Joseph was also just nominated for the American Football Coaches All-American team, yet another accolade for the outstanding lineman.

Despite leaving behind a program that ended its season with a 2-9 record, Joseph believes that UC Davis is heading in the right direction. The team showed a lot of potential this season and Joseph believes that Aggies football will turn it around.

“Success is coming,” Joseph stated.” We worked harder than any team in the conference, and the only thing that has been holding us back has been us and our mindset. No one can really fix that but us, collectively. It doesn’t just start when the season starts, it starts when the previous season has ended.”

As he leaves behind a struggling program with outstanding potential, Joseph looks forward towards the future and towards his life goal. Joseph has one objective, and that is to become a doctor. Still, he recognizes that he has opportunity to make it to the NFL and accomplish another one of his goals.

“I still don’t know much about the process, I’ve been talked [with] agents here and there,” said Joseph. “I’m still looking into it, but my plan is to just burn the bridge and just go for it. Go 100% and give it all I can. Because I love the game.”

There must be something about the left tackle position at UC Davis that attracts players who have aspiring life goals. Prior to Joseph, Elliot Vallejo held down the left tackle position for the Aggies. He started his college career at UCLA in 2002 and wanted to become an engineer. After starting his career at UCLA he later transferred to UC Davis where he could balance football and earn his engineering degree.

In 2006, when Vallejo finished his college career and earned his Bachelor’s degree in engineering. He was later signed as an undrafted free agent with the Arizona Cardinals where he would eventually make an appearance at the Super Bowl. In 2010 he retired from his football career, received his Master’s degree in engineering and is currently a systems engineer in the Northwest.

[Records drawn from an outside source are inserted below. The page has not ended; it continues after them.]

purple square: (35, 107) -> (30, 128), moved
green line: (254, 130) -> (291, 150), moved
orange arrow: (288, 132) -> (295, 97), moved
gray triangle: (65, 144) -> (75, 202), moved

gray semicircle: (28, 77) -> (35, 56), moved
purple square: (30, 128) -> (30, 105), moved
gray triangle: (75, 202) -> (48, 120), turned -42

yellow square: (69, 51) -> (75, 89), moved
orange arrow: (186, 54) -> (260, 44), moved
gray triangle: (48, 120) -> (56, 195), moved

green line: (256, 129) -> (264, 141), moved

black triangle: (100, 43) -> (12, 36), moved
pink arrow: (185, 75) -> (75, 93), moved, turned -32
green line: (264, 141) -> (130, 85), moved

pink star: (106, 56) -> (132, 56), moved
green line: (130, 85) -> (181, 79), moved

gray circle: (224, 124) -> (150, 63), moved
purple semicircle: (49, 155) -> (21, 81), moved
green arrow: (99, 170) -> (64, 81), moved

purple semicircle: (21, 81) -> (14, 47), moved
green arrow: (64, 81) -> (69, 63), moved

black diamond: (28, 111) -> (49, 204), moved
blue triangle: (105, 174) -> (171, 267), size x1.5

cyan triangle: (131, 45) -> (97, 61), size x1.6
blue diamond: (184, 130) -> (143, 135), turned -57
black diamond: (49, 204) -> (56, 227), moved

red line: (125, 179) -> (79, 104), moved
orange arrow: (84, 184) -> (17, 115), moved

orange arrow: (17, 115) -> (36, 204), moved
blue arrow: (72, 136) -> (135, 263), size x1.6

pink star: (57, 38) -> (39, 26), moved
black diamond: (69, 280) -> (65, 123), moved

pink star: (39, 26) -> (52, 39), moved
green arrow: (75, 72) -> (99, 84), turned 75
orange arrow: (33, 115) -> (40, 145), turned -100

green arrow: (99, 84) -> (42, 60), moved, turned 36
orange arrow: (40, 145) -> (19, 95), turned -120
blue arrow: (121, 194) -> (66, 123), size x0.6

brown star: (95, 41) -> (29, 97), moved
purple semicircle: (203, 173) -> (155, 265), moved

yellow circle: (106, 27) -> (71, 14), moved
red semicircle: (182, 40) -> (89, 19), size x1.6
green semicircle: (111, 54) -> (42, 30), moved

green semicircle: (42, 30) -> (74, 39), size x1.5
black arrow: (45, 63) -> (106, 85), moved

With a degree from UC Davis soon to be under his belt, Joseph is one step closer to accomplishing his goal and becoming a doctor. He recognizes all the work that he needs to accomplish his goal, while acknowledging the various resources that  available to student-athletes. This helped Joseph reach his goals while playing the sport that he loves. First, however, Joseph must first take on a huge challenge and train for the NFL combine. Ian Joseph has left his legacy on the UC Davis program, and is certain that his time as an Aggie has prepared him for the unknown that the future brings.